JESTER AZORES CHALLENGE 2024
Hallo Peter, nachdem ich im Winter 2022/23 bei Dir eine Windpilot pacific light für meine Allegro 27 ‚Lange Orm‚ erworben habe und sie auch gleich entsprechend Deiner Empfehlung angebaut habe, möchte mal eine kurze Bilanz nach rund 5000 Seemeilen ziehen und berichten.

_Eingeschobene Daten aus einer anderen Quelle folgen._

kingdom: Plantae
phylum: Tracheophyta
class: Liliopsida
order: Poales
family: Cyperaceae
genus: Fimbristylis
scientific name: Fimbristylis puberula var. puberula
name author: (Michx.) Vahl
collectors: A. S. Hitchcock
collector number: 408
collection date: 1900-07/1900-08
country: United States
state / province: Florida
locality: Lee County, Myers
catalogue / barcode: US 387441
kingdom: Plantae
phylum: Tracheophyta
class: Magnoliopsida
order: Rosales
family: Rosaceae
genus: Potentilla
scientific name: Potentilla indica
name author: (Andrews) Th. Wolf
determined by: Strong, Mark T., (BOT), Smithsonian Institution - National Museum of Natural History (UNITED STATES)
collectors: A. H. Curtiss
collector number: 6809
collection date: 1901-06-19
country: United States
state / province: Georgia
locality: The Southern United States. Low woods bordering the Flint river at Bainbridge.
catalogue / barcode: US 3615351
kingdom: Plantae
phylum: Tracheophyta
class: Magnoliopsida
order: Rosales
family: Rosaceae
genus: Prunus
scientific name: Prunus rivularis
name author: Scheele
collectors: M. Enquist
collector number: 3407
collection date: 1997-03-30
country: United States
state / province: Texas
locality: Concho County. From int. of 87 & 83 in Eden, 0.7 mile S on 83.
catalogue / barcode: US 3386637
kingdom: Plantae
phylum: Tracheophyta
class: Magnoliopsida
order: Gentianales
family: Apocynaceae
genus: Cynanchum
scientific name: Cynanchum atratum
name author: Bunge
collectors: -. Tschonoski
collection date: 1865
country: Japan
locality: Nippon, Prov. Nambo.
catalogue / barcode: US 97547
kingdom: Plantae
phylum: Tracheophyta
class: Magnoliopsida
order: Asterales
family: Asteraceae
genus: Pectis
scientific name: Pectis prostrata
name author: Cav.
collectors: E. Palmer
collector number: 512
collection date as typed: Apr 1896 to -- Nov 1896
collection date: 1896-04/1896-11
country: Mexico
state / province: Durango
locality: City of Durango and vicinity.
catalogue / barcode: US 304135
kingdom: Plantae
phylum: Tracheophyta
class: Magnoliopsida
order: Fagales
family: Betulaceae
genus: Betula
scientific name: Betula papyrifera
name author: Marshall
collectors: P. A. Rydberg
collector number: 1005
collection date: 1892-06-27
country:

Ich nehme den Aufhänger Jester Azores Challenge, weil ich und meine kleine ‚Långe Orm‘ tatsächlich in 2024 im Rahmen der Jester Challenge von Plymouth zu den Azoren gesegelt bin. Und das kam so:
Seit meiner Einhand – Atlantikquerung in 2018 mit meiner alten treuen, schweren stählernen Fruit de Mer 37, bei der ich auch Horta anlief, aber die Azoren aus Zeitmangel nach wenigen Tagen wieder verlassen mussten, hatte ich das Gefühl, da noch einmal, aber diesmal mit genügend Zeit hin zu müssen. Ich hörte von den Jester Challenges und fand deren Prinzien: mit kleinen Booten lange Hochseestrecken, komplett eigenverantwortlich zu segeln, nicht um irgendwelche Preise zu erringen, sondern aus reinem Selbstzweck, faszinierend. Ebenso faszinierend die Typen, die sich um diese Challenges herum zusammen fanden. Meist etwas spleenige ältere Herren mit abenteuerdurstigen Herzen und sehr viel Erfahrung.
Ein geeignetes Boot hatte ich, eine Allegro 27, ein kleiner seetüchtiger Langkieler, der mir auf verschiedenen Ankerplätzen meiner Nordatlantikrunde begegnet war und einer von ihnen hatte auch schon den Globus komplett umsegelt.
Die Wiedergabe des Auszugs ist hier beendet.